> PROMPT 1: Translate this sentence from the Colorado trout fishing thread into Spanish: "Nothing beats that Colorado scenery for sure."
> PROMPT 2: Copy word for word the stretch of the Colorado trout fishing thread from "Trout head... I" through "spots up there?".

> TEXT BLOCK:
▬▬▬

# Cold water trout fishing in Deckers, CO



## stauty trout (Jul 19, 2012)

Went on my first cold water trout fishing trip this past weekend on the south platte river near Deckers, CO.... We set up the camp site Thursday night and got set up for an all day adventure on Friday right by the campground on the river... Fishing around the campsite was definitely the most productive oh all the spots we hit... Lots of fishy areas and it produced lots of good fish..









































































The second day we hiked into cheeseman canyon... I hooked into a slob of a bow around 30" but unfortunately lost him trying to land it... Few more Browns and bows were caught all in the 12-16" range... You could see tons on fish in the river but they weren't wanting what we were offering... 



















I'll add more pictures of the canyon as I get them from the other guys... It was incredible

The last day we woke up early so we could fish a few hours around the campsite again before we had to break down camp and head back into Denver and it gave me my shot at another big fish that I got to land and snap a few pictures with this time 



















All in all it was incredible trip with good friends... I'll be definitely headed back out there again soon... 










































































Sent from my iPhone using Tapatalk


----------



## lastcast (Oct 12, 2007)

Awesome! Good post!


----------



## Chapman5011 (Mar 7, 2013)

My buddy moved up there last year. He send me trout pics all the time. 
He has been there for over a year now, so he is classified as a resident. He can't wait to get in the woods for hunting season.


----------



## Cory S. (Jun 26, 2015)

The S. Platte is a helluva river. Loved it during my years in Colorado.


----------



## stc1993 (Nov 23, 2014)

An Awesome adventure.


----------



## MrFish (Aug 21, 2009)

That looks like a blast! I might have to road trip it up there.


----------



## TN-Trout Head (Sep 23, 2014)

*Trout Fishing*

Looks like the trip of a lifetime and you guys did very well, that was a slab of a rainbow for sure. Nothing beats that Colorado scenery for sure.

Come on up here to Tennessee and North Carolina when you get a chance. Only a days drive from LA.

Good fishing to you.


----------



## stauty trout (Jul 19, 2012)

Thanks everybody... Almost forgot one of the most important parts of the trip... Ole bessy the RV









I drove that thing into and out of the mountains 

Here's a few more fish pics as well 



















Trout head... I often have to travel to TN for work... I have a big job starting up in Knoxville soon and will be traveling there in he next couple months... Any tips on spots up there?

▬▬▬

> RAW DATA:
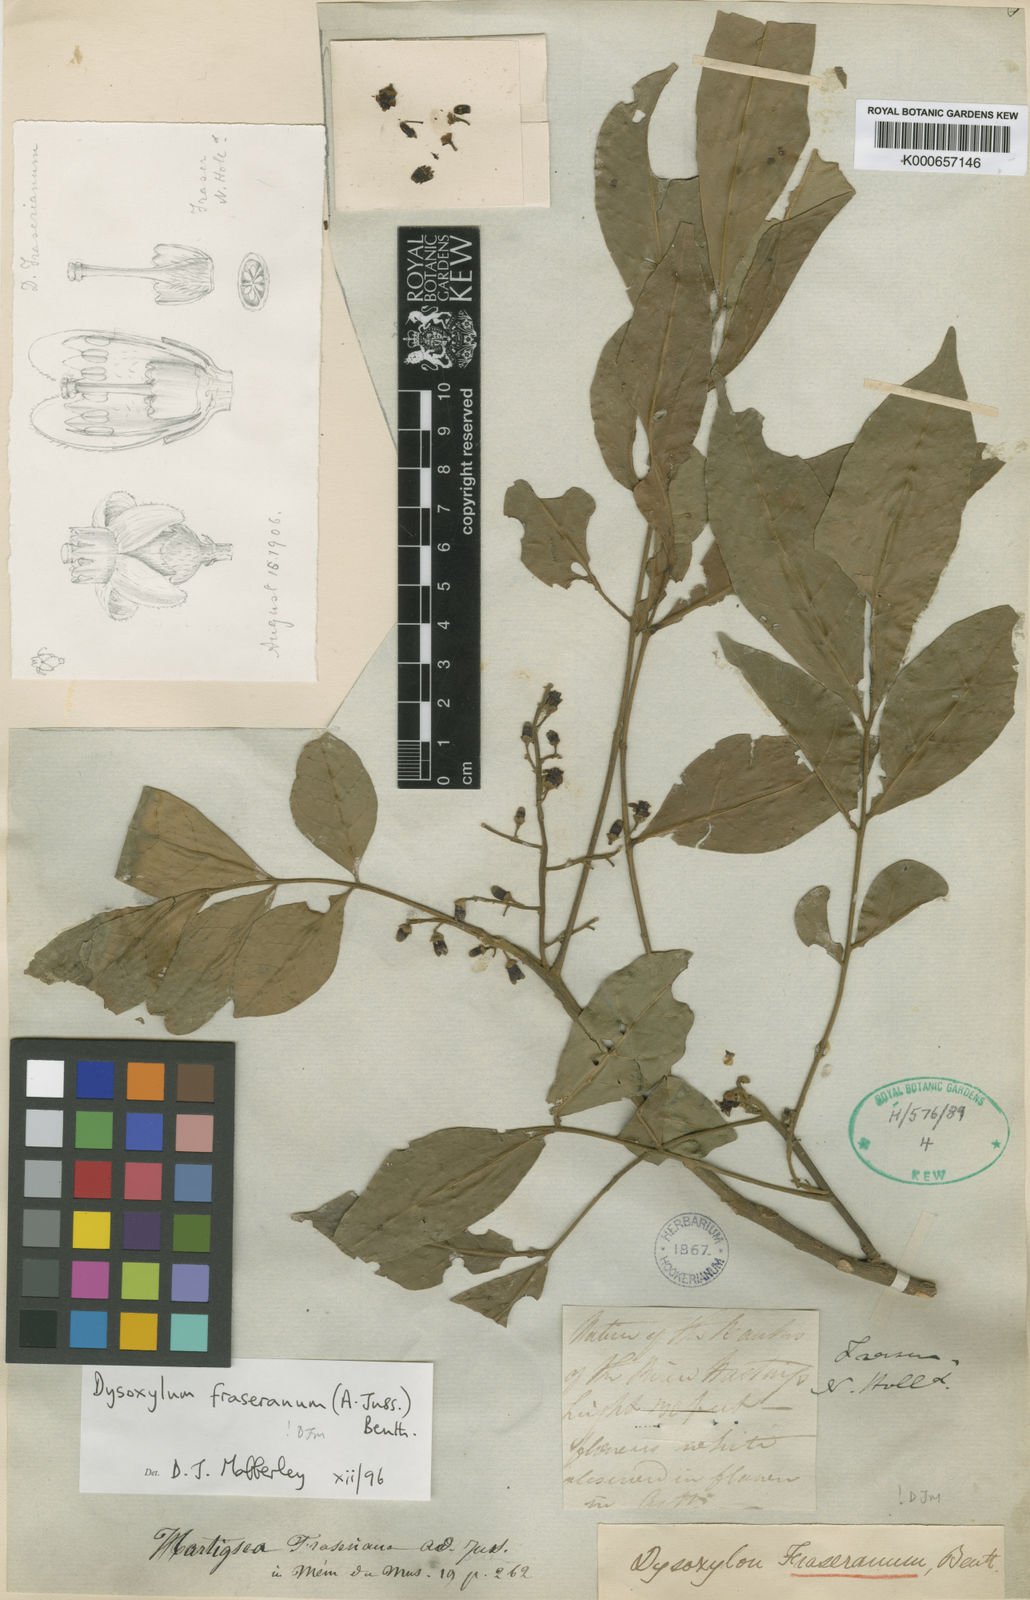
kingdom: Plantae
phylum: Tracheophyta
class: Magnoliopsida
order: Sapindales
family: Meliaceae
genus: Dysoxylum
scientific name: Dysoxylum
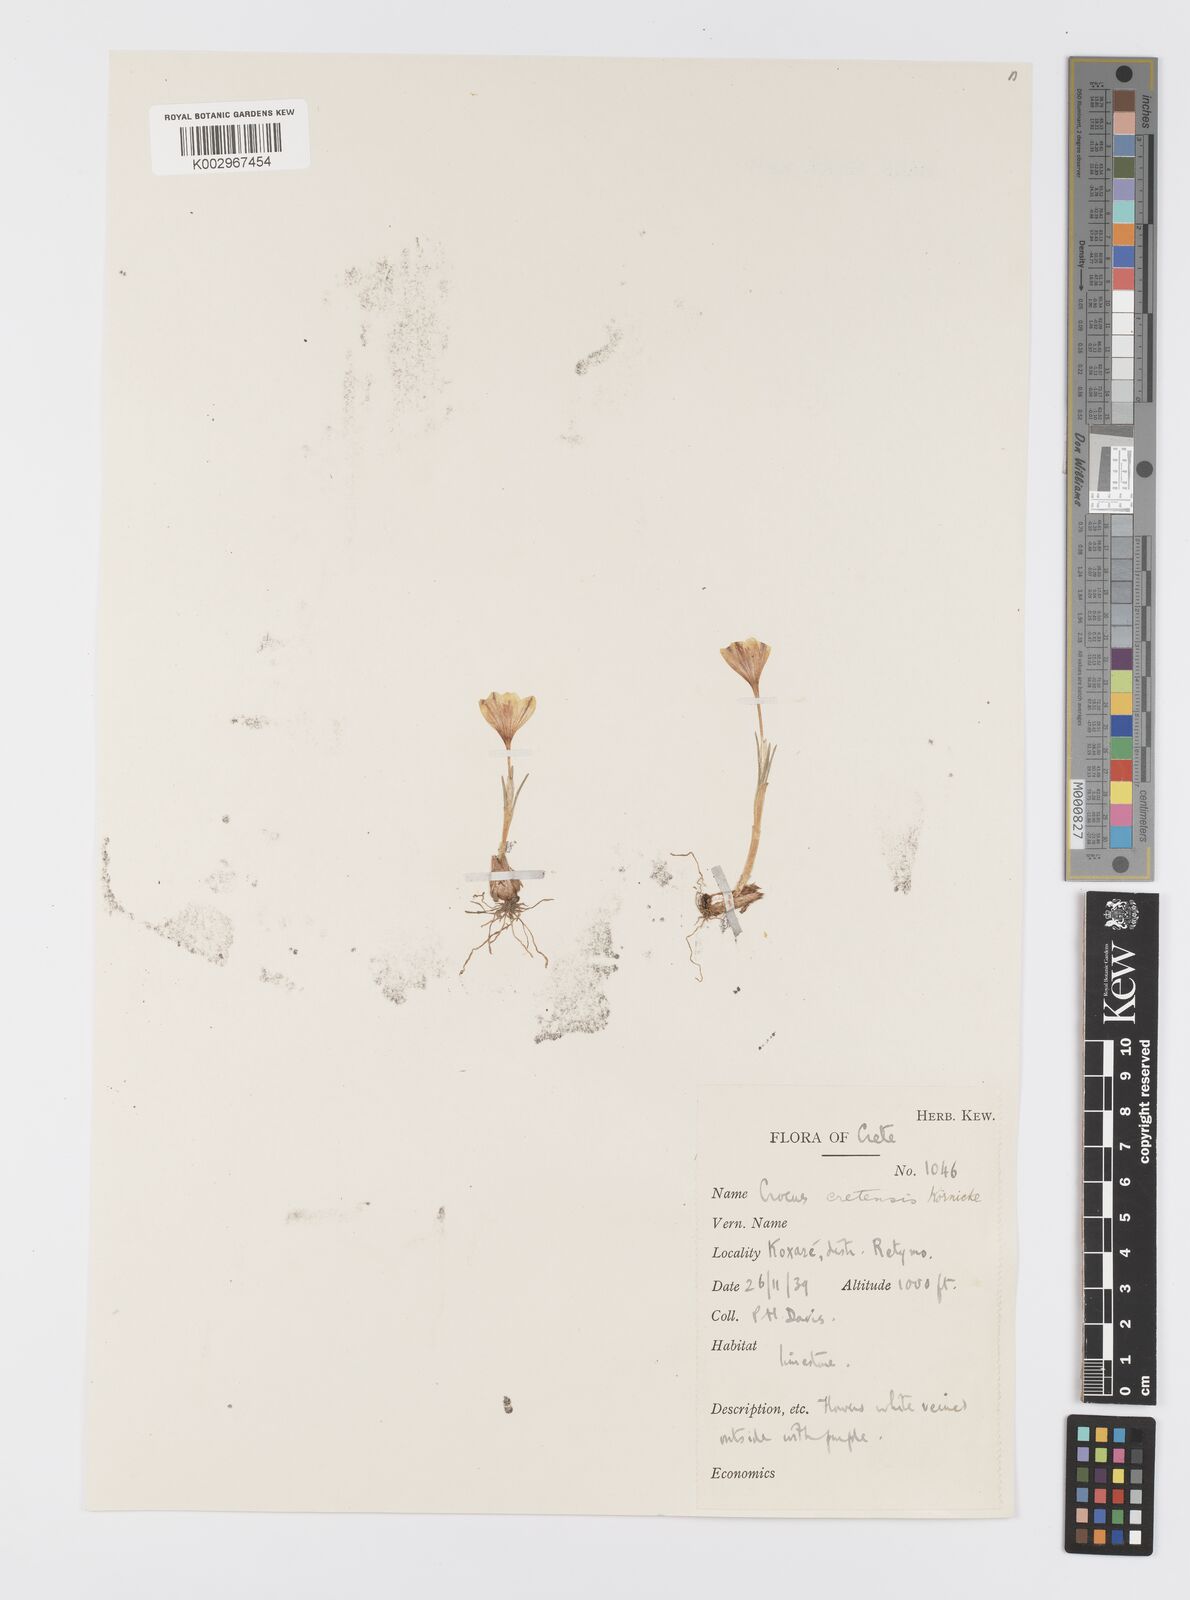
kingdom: Plantae
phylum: Tracheophyta
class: Liliopsida
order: Asparagales
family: Iridaceae
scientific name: Iridaceae
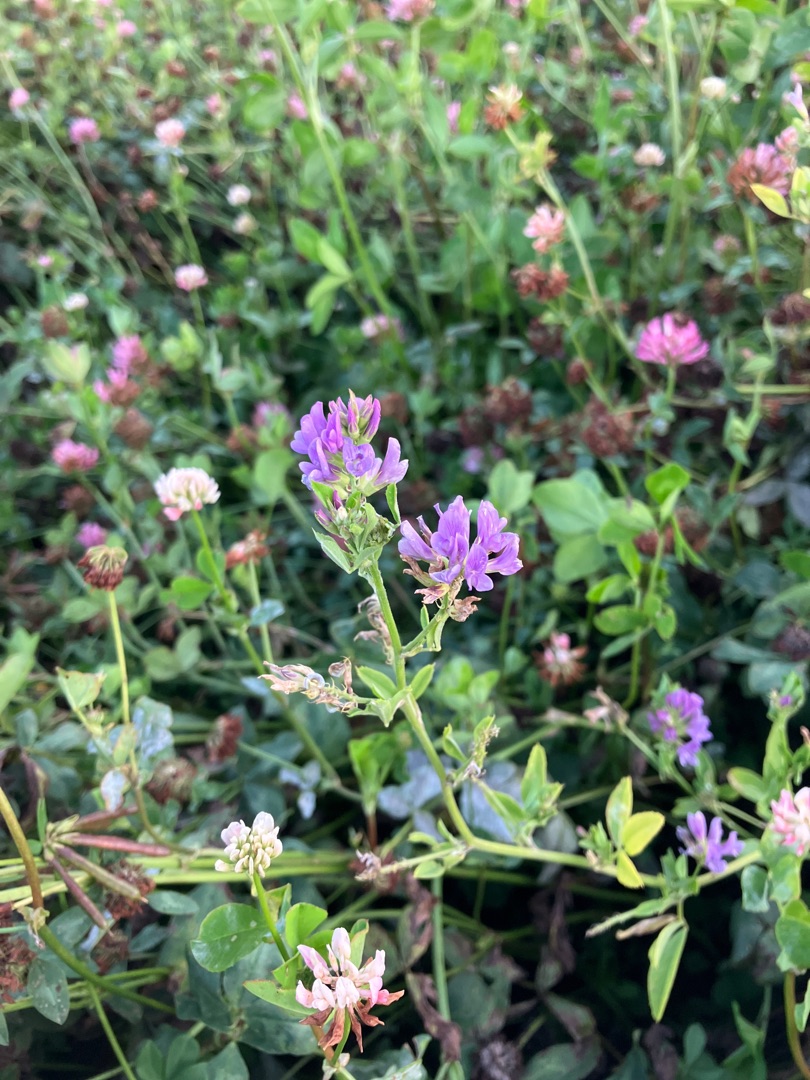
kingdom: Plantae
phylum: Tracheophyta
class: Magnoliopsida
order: Fabales
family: Fabaceae
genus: Medicago
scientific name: Medicago sativa
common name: Lucerne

▬▬▬

> WORKED ANSWER 1: Nada supera ese paisaje de Colorado, de verdad.

> WORKED ANSWER 2:
Trout head... I often have to travel to TN for work... I have a big job starting up in Knoxville soon and will be traveling there in he next couple months... Any tips on spots up there?